• **EXERCISE INSTRUCTIONS**
Using the canal news item below, explain in one to three sentences why lime mortar is being used for the brickwork repairs and repointing at Junction Lock.

• **DOCUMENT SECTION**

The Canal & River Trust open day at Fradley Junction gave visitors an opportunity to see close-up the work being carried out on Junction Lock. CRT staff were on hand to explain the repairs to the lock chamber brickwork, gates and paddles. Scaffold platforms and a ladder allowed the more sure-footed to descend into the lock to see historic features normally under water including the top ground paddles and original eighteenth century brickwork of the top cill and fore bay.
A set of sturdy stop planks reassuringly held back the canal above the lock with scarcely a trickle of water getting through, thanks to the traditional technique of ‘racking’ with coal ashes. The brickwork repairs and repointing is also being done traditionally using lime mortar to preserve the lock as a Listed Building. It was encouraging to see the care taken by the Trust to protect its heritage whilst maintaining the lock as a fully functioning part of our modern leisure industry.
(Photos by Phil Sharpe)
Restoration of the Lichfield Canal is making impressive progress with work underway on both sides of the Tamworth Road. At Darnford Park, contractors for the Lichfield & Hatherton Canals Trust are just finishing a sewer diversion and, working with the Trust's volunteers, excavations for the new canal channel and staircase locks are underway. The spoil is being used to landscape the park and to construct a baffle mound alongside the A38 which will shield it from traffic noise. A geotextile reinforcement is being used to stabilise the sandy soil.

• **DATA EXCERPT**
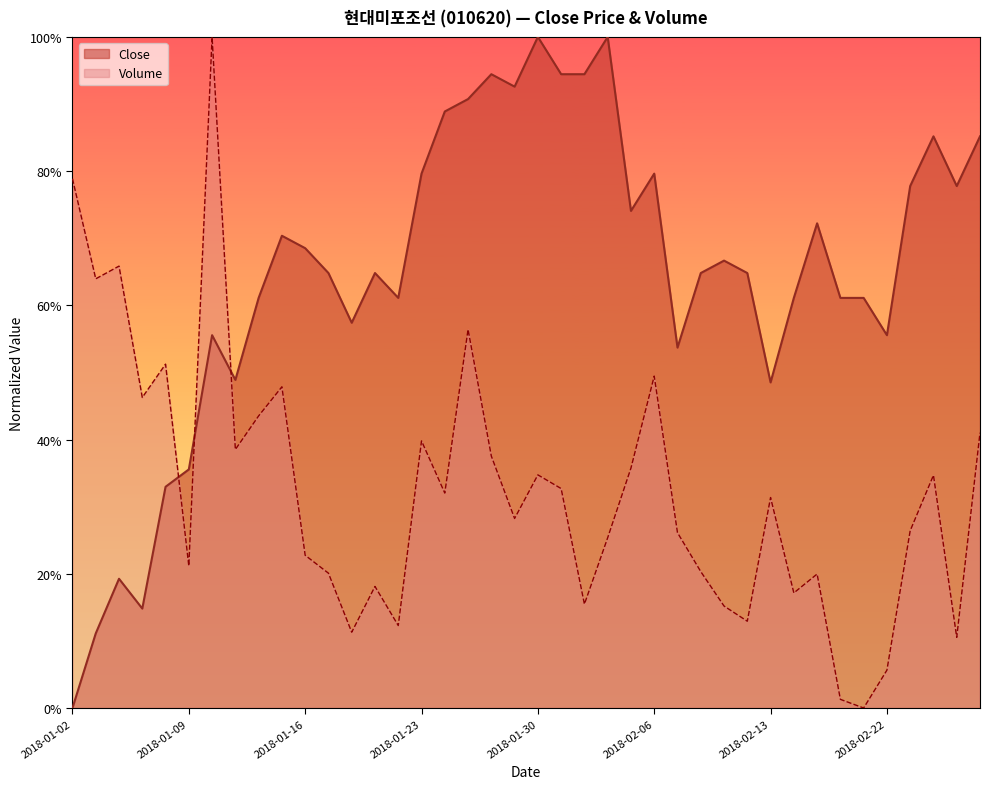

True or false: Volume has a value of 0.4 at 2018-01-11.

True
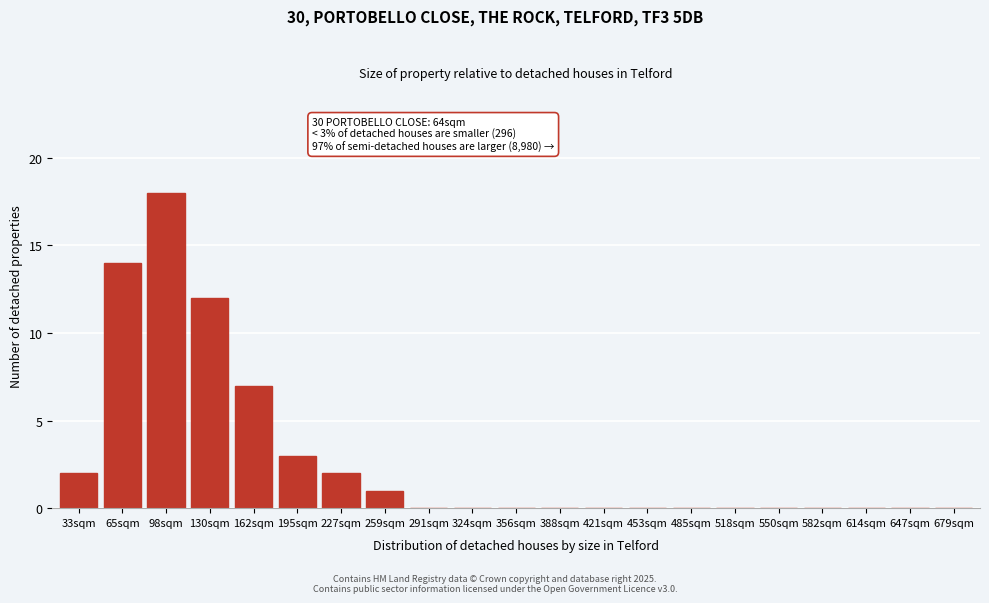

Reading left to right, extract all data points from this chart.

33sqm=2	65sqm=14	98sqm=18	130sqm=12	162sqm=7	195sqm=3	227sqm=2	259sqm=1	291sqm=0	324sqm=0	356sqm=0	388sqm=0	421sqm=0	453sqm=0	485sqm=0	518sqm=0	550sqm=0	582sqm=0	614sqm=0	647sqm=0	679sqm=0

• **REPLY TO THE TASK**
The brickwork repairs and repointing at Junction Lock are being done traditionally with lime mortar in order to preserve the lock as a Listed Building.